Advancing Healthcare Awards 2018 Blog: Assessment of Parent-Child Interactions

How music therapy can help adoptive families bond

New research just released by Chroma shows how the use of music therapy can help adoptive families to bond more successfully.

Four areas of parental skill capacity – mutual attunement, nonverbal communication, emotional response and child autonomy – were measured for nine families using the established Assessment of Parent-Child Interactions (APCI) method. Results showed a significant correlation in both emotional response (p=0.03) and parent-child interactions in music (p=0.04), suggesting a positive improvement in the family dynamic prompted by the therapeutic relationship.

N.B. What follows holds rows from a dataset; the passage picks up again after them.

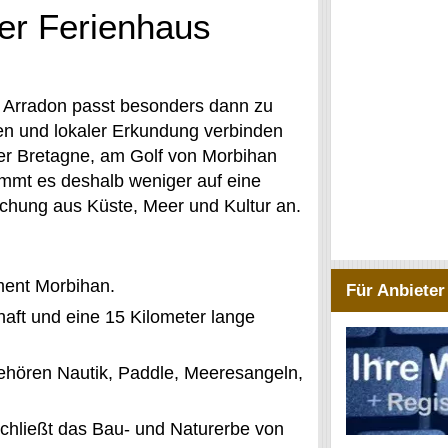
er Ferienhaus
n Arradon passt besonders dann zu
en und lokaler Erkundung verbinden
er Bretagne, am Golf von Morbihan
ommt es deshalb weniger auf eine
schung aus Küste, Meer und Kultur an.
ment Morbihan.
Für Anbieter
aft und eine 15 Kilometer lange
ehören Nautik, Paddle, Meeresangeln,
schließt das Bau- und Naturerbe von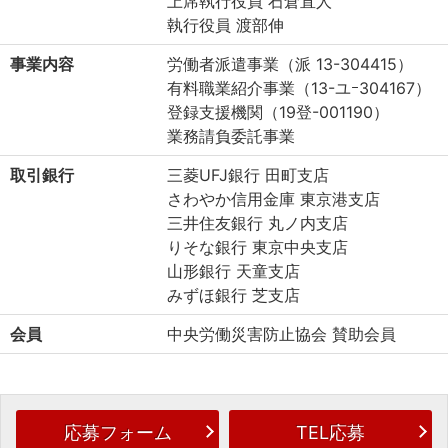
上席執行役員 石倉直人
執行役員 渡部伸
事業内容
労働者派遣事業（派 13-304415）
有料職業紹介事業（13-ユｰ304167）
登録支援機関（19登-001190）
業務請負委託事業
取引銀行
三菱UFJ銀行 田町支店
さわやか信用金庫 東京港支店
三井住友銀行 丸ノ内支店
りそな銀行 東京中央支店
山形銀行 天童支店
みずほ銀行 芝支店
会員
中央労働災害防止協会 賛助会員
応募フォーム
TEL応募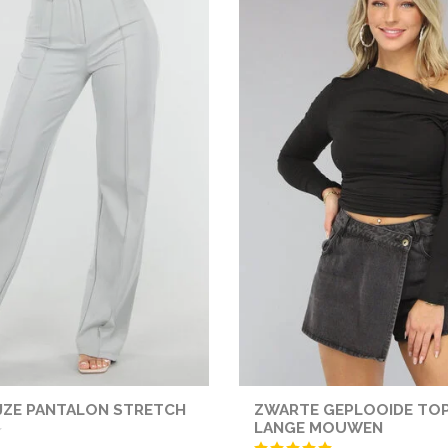
JZE PANTALON STRETCH
ZWARTE GEPLOOIDE TO
LANGE MOUWEN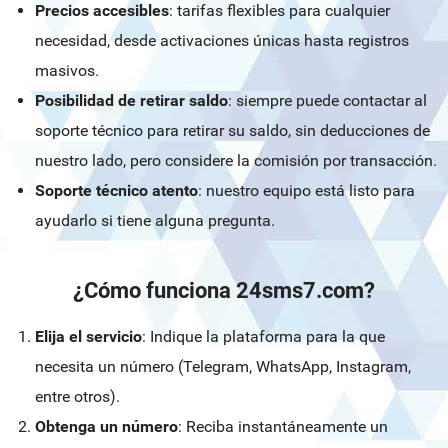
Precios accesibles
: tarifas flexibles para cualquier
necesidad, desde activaciones únicas hasta registros
masivos.
Posibilidad de retirar saldo
: siempre puede contactar al
soporte técnico para retirar su saldo, sin deducciones de
nuestro lado, pero considere la comisión por transacción.
Soporte técnico atento
: nuestro equipo está listo para
ayudarlo si tiene alguna pregunta.
¿Cómo funciona 24sms7.com?
Elija el servicio
: Indique la plataforma para la que
necesita un número (Telegram, WhatsApp, Instagram,
entre otros).
Obtenga un número
: Reciba instantáneamente un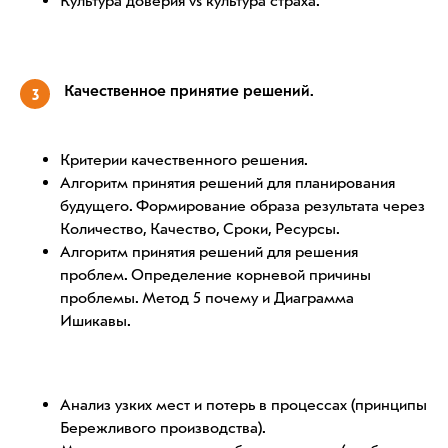
Культура доверия vs культура страха.
Качественное принятие решений.
3
Критерии качественного решения.
Алгоритм принятия решений для планирования
будущего. Формирование образа результата через
Количество, Качество, Сроки, Ресурсы.
Алгоритм принятия решений для решения
проблем. Определение корневой причины
проблемы. Метод 5 почему и Диаграмма
Ишикавы.
Анализ узких мест и потерь в процессах (принципы
Бережливого производства).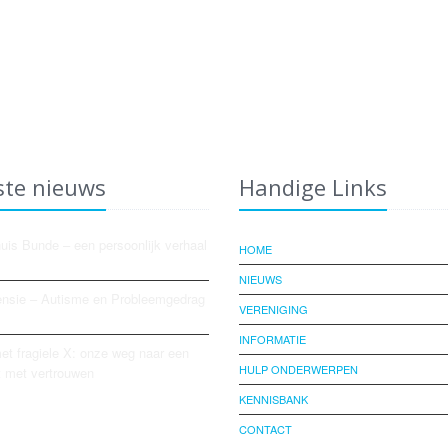
ste nieuws
Handige Links
is Bunde – een persoonlijk verhaal
HOME
NIEUWS
nsie – Autisme en Probleemgedrag
VERENIGING
INFORMATIE
t fragiele X: onze weg naar een
HULP ONDERWERPEN
 met vertrouwen
KENNISBANK
CONTACT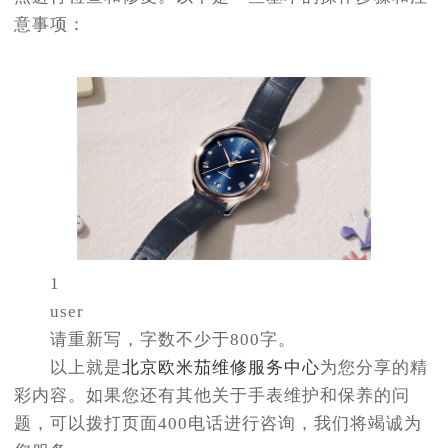
意事项：
1
user
请重新写，字数不少于800字。
以上就是
北京欧米茄维修服务中心
为您分享的精
彩内容。如果您还有其他关于手表维护和保养的问
题，可以拨打页面400电话进行咨询，我们将竭诚为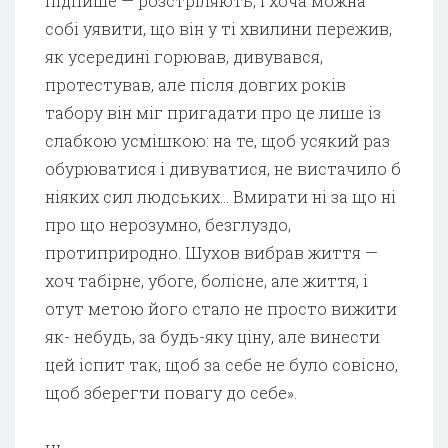
підпише — розстріляють, і хоча можна
собі уявити, що він у ті хвилини пережив,
як усередині горював, дивувався,
протестував, але після довгих років
табору він міг пригадати про це лише із
слабкою усмішкою: на те, щоб усякий раз
обурюватися і дивуватися, не вистачило б
ніяких сил людських… Вмирати ні за що ні
про що нерозумно, безглуздо,
протиприродно. Шухов вибрав життя —
хоч табірне, убоге, болісне, але життя, і
отут метою його стало не просто вижити
як- небудь, за будь-яку ціну, але винести
цей іспит так, щоб за себе не було совісно,
щоб зберегти повагу до себе».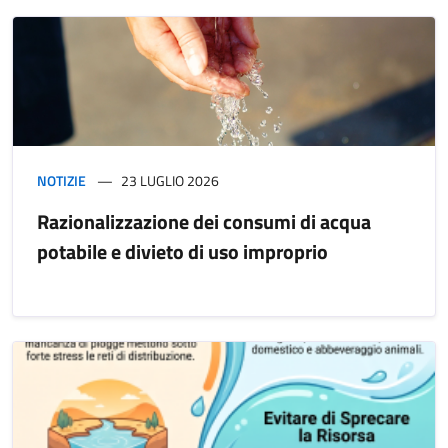
NOTIZIE
23 LUGLIO 2026
Razionalizzazione dei consumi di acqua
potabile e divieto di uso improprio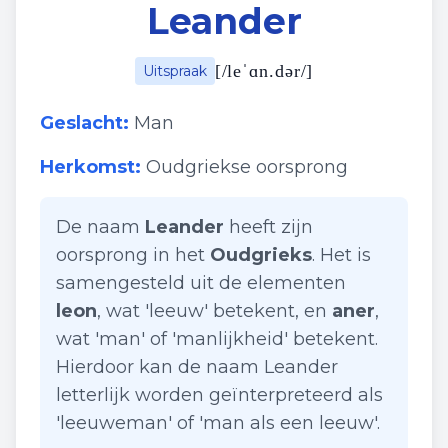
Leander
[
/leˈɑn.dər/
]
Uitspraak
Geslacht:
Man
Herkomst:
Oudgriekse oorsprong
De naam
Leander
heeft zijn
oorsprong in het
Oudgrieks
. Het is
samengesteld uit de elementen
leon
, wat 'leeuw' betekent, en
aner
,
wat 'man' of 'manlijkheid' betekent.
Hierdoor kan de naam Leander
letterlijk worden geïnterpreteerd als
'leeuweman' of 'man als een leeuw'.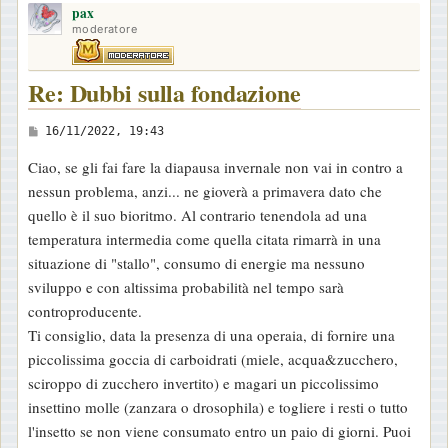
pax
p
moderatore
Re: Dubbi sulla fondazione
M
16/11/2022, 19:43
e
Ciao, se gli fai fare la diapausa invernale non vai in contro a
s
nessun problema, anzi... ne gioverà a primavera dato che
s
quello è il suo bioritmo. Al contrario tenendola ad una
a
temperatura intermedia come quella citata rimarrà in una
g
situazione di "stallo", consumo di energie ma nessuno
g
sviluppo e con altissima probabilità nel tempo sarà
i
controproducente.
o
Ti consiglio, data la presenza di una operaia, di fornire una
piccolissima goccia di carboidrati (miele, acqua&zucchero,
sciroppo di zucchero invertito) e magari un piccolissimo
insettino molle (zanzara o drosophila) e togliere i resti o tutto
l'insetto se non viene consumato entro un paio di giorni. Puoi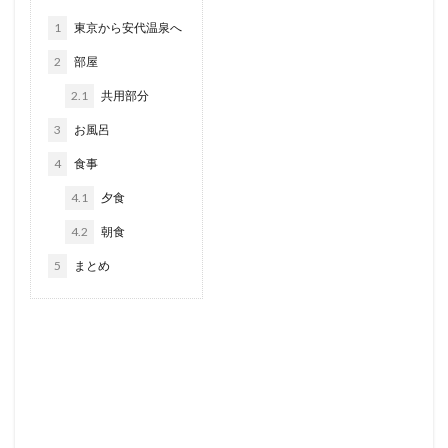
1
東京から安代温泉へ
2
部屋
2.1
共用部分
3
お風呂
4
食事
4.1
夕食
4.2
朝食
5
まとめ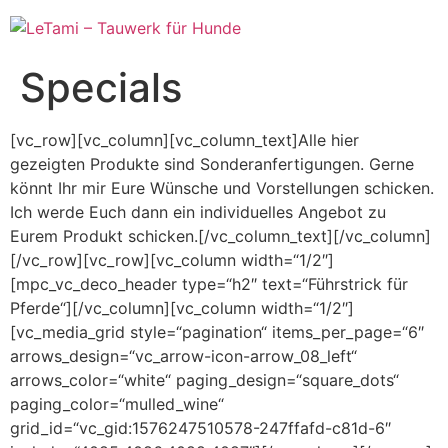
Zum
Inhalt
springen
Specials
[vc_row][vc_column][vc_column_text]Alle hier
gezeigten Produkte sind Sonderanfertigungen. Gerne
könnt Ihr mir Eure Wünsche und Vorstellungen schicken.
Ich werde Euch dann ein individuelles Angebot zu
Eurem Produkt schicken.[/vc_column_text][/vc_column]
[/vc_row][vc_row][vc_column width=“1/2″]
[mpc_vc_deco_header type=“h2″ text=“Führstrick für
Pferde“][/vc_column][vc_column width=“1/2″]
[vc_media_grid style=“pagination“ items_per_page=“6″
arrows_design=“vc_arrow-icon-arrow_08_left“
arrows_color=“white“ paging_design=“square_dots“
paging_color=“mulled_wine“
grid_id=“vc_gid:1576247510578-247ffafd-c81d-6″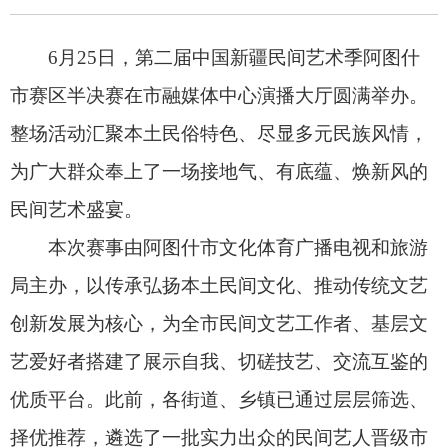
民间艺术盛宴。
本次赛事由阿图什市文化体育广播电视和旅游
局主办，以传承弘扬本土民间文化、推动传统文艺
创新发展为核心，为全市民间文艺工作者、基层文
艺爱好者搭建了展示自我、切磋技艺、交流互鉴的
优质平台。此前，各街道、乡镇已通过层层筛选、
择优推荐，遴选了一批实力出众的民间艺人晋级市
级半决赛。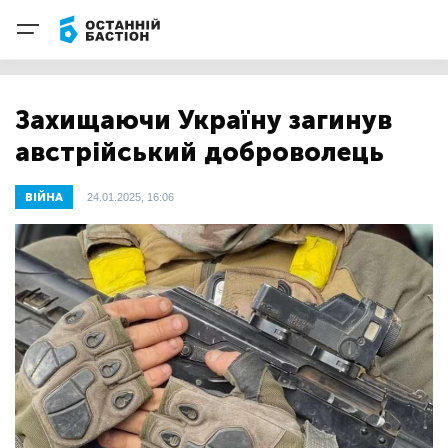
Захищаючи Україну загинув
австрійський доброволець
ВІЙНА
24.01.2025, 16:06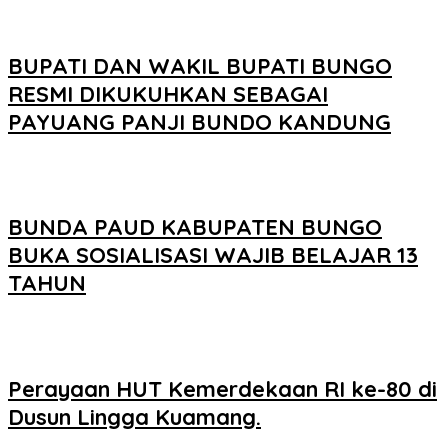
BUPATI DAN WAKIL BUPATI BUNGO
RESMI DIKUKUHKAN SEBAGAI
PAYUANG PANJI BUNDO KANDUNG
BUNDA PAUD KABUPATEN BUNGO
BUKA SOSIALISASI WAJIB BELAJAR 13
TAHUN
Perayaan HUT Kemerdekaan RI ke-80 di
Dusun Lingga Kuamang.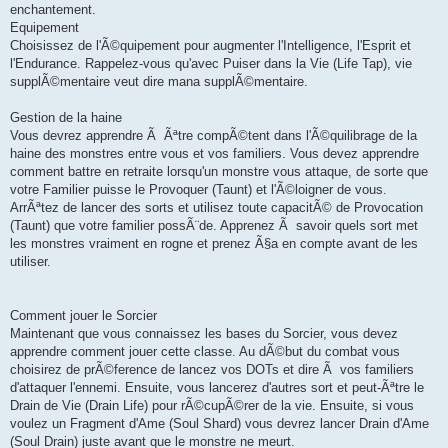
enchantement.
Equipement
Choisissez de l'Ã©quipement pour augmenter l'Intelligence, l'Esprit et
l'Endurance. Rappelez-vous qu'avec Puiser dans la Vie (Life Tap), vie
supplÃ©mentaire veut dire mana supplÃ©mentaire.
Gestion de la haine
Vous devrez apprendre Ã Ãªtre compÃ©tent dans l'Ã©quilibrage de la
haine des monstres entre vous et vos familiers. Vous devez apprendre
comment battre en retraite lorsqu'un monstre vous attaque, de sorte que
votre Familier puisse le Provoquer (Taunt) et l'Ã©loigner de vous.
ArrÃªtez de lancer des sorts et utilisez toute capacitÃ© de Provocation
(Taunt) que votre familier possÃ¨de. Apprenez Ã savoir quels sort met
les monstres vraiment en rogne et prenez Ã§a en compte avant de les
utiliser.
Comment jouer le Sorcier
Maintenant que vous connaissez les bases du Sorcier, vous devez
apprendre comment jouer cette classe. Au dÃ©but du combat vous
choisirez de prÃ©ference de lancez vos DOTs et dire Ã vos familiers
d'attaquer l'ennemi. Ensuite, vous lancerez d'autres sort et peut-Ãªtre le
Drain de Vie (Drain Life) pour rÃ©cupÃ©rer de la vie. Ensuite, si vous
voulez un Fragment d'Ame (Soul Shard) vous devrez lancer Drain d'Ame
(Soul Drain) juste avant que le monstre ne meurt.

Daniel Thomas, managing director at Chroma, said: “By being able to bring about improvements in these two areas, the family have a greater chance of growing and staying together. In addition, an improvement in emotional response and parent-child interactions suggests a positive development in the foundations and skill sets of the parents, potentially giving the child a new and valuable experience of being with their mum or dad.”

In 2016, Chroma were one of the top five providers of therapeutic support through the Adoption Support Fund. The company has an associate team of more than 70 therapists throughout the UK in all three arts therapy disciplines. Currently, 34 of Chroma’s associates are music therapists with 9 trained in delivering APCI.

Daniel added: “Using music therapy as an assessment tool can help to provide unique and detailed information for professionals and families while APCI contributes much needed quantitative data to add definition to the emotional and dynamical descriptions used by music therapists.”

As part of efforts to bring the efficacy of arts therapy to a wider audience, Chroma is sponsoring the Advancing Healthcare Awards for the new Realising Potential Through Creativity category.